_Work task 1_.
In the Dog Man film review, why do the surgeons join Officer Knight and his dog Greg into a single man with a dog's head? Answer in one to three sentences.
_Work task 2_.
Write the next part of the Dog Man film review, starting right after its last sentence.
***** Reading passage *****
Dog Man is born when an accident in pursuit of the dastardly Petey (Pete Davidson), a striped orange cat who terrorises the city, leaves cop Officer Knight and his dog Greg in dire straits. The dog’s body is beyond repair, as is the man’s head, so surgeons have the inspired idea of combining the surviving parts to create a man with the head of a dog. The wordless but heroic result is Dog Man, who proves remarkably effective against Petey while driving his police chief (Lil Rel Howery) and the city’s mean mayor (Cheri Oteri) to distraction.
Never slows for anything as conventional as a three-act structure.
There’s not much of a traditional plot to the rest of the film, just endless iterations of Petey schemes and Dog Man thwarts. A shaggy dog-man story, if you will. What’s fun is all the other stuff: Dog Man essentially adopting Petey’s adorable baby clone (Lucas Hopkins Calderon); Petey’s exasperated relationship with his lab assistant (Poppy Liu); a psychic fish voiced by Ricky Gervais; some buildings coming to life and proving unexpectedly buff. It never slows for anything as conventional as a three-act structure.
***** Records provided *****
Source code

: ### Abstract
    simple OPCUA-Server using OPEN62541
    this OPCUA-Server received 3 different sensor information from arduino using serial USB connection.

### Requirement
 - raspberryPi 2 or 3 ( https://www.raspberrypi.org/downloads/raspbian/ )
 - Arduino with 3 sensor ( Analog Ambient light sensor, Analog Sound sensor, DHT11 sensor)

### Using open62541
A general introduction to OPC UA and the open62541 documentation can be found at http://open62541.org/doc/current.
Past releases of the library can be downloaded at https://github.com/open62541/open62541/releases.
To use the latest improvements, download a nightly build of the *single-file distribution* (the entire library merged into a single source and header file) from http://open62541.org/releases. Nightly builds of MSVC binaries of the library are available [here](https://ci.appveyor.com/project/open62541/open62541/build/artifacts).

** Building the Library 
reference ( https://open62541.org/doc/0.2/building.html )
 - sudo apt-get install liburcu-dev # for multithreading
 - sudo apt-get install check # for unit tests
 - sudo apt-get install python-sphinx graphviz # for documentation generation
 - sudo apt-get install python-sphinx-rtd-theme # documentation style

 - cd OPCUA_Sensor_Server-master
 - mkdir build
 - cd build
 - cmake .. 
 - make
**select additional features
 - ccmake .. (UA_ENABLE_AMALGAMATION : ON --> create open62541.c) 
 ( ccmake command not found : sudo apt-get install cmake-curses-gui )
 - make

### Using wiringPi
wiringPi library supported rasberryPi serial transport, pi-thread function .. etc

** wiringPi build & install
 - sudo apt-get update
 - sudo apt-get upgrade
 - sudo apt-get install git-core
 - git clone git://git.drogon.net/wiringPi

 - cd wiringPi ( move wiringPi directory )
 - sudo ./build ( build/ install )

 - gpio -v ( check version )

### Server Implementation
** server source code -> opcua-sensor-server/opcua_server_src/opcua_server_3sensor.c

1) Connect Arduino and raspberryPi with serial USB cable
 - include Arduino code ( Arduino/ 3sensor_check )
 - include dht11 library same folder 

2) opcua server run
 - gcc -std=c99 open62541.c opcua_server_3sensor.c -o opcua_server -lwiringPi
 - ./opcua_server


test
*****
***** Records provided *****
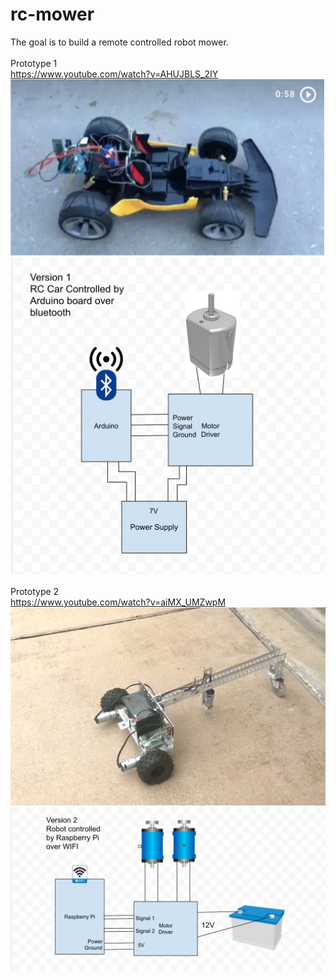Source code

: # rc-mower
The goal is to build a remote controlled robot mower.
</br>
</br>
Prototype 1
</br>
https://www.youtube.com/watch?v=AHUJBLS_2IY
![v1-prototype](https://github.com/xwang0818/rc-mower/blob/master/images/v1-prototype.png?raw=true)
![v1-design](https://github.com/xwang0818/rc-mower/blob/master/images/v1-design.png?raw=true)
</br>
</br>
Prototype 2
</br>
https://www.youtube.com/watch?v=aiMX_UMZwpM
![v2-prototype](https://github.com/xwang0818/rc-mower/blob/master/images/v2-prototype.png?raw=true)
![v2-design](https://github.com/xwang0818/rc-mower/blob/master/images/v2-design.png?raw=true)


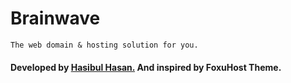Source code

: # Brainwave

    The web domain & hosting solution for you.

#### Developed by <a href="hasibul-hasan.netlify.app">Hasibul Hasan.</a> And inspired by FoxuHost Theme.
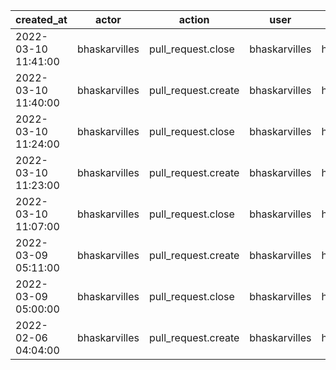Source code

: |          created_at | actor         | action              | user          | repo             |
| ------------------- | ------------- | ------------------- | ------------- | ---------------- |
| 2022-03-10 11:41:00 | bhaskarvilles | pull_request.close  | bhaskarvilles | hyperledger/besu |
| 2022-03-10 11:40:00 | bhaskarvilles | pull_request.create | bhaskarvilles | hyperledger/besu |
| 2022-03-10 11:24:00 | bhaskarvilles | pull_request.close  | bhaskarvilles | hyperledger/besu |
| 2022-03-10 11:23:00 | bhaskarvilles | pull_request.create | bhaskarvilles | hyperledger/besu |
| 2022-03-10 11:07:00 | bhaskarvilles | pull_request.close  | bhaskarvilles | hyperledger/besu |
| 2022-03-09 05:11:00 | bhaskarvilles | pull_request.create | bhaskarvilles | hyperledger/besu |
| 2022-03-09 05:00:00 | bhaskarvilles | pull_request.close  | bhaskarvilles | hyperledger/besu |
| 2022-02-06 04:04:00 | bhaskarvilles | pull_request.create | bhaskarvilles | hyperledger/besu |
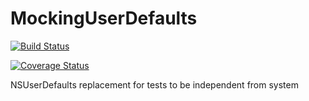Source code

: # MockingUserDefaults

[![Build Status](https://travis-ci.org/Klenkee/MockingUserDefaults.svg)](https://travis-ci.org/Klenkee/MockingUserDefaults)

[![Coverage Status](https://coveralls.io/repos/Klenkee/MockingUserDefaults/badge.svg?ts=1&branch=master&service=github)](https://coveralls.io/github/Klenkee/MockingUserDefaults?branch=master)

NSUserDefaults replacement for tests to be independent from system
*****
_Response box 1_.
The dog's body is beyond repair, and so is the man's head. The surgeons therefore combine the parts that survived, the man's body and the dog's head.

_Response box 2_.
Director Peter Hastings, who started his career on the genius Animaniacs before heading up The Epic Tales Of Captain Underpants series, packs the screen with sight gags and finds weird but fun ways to combine Pilkey’s sharp-angled 2D designs and modern animation, so that textured, 3D models occasionally appear to have been scribbled on. Given the success of the books you’d expect the fidelity to the source, but the commitment Hastings and his team show to the anarchic spirit and barmy energy of this series is commendable – the film perfectly suited to its young target audience.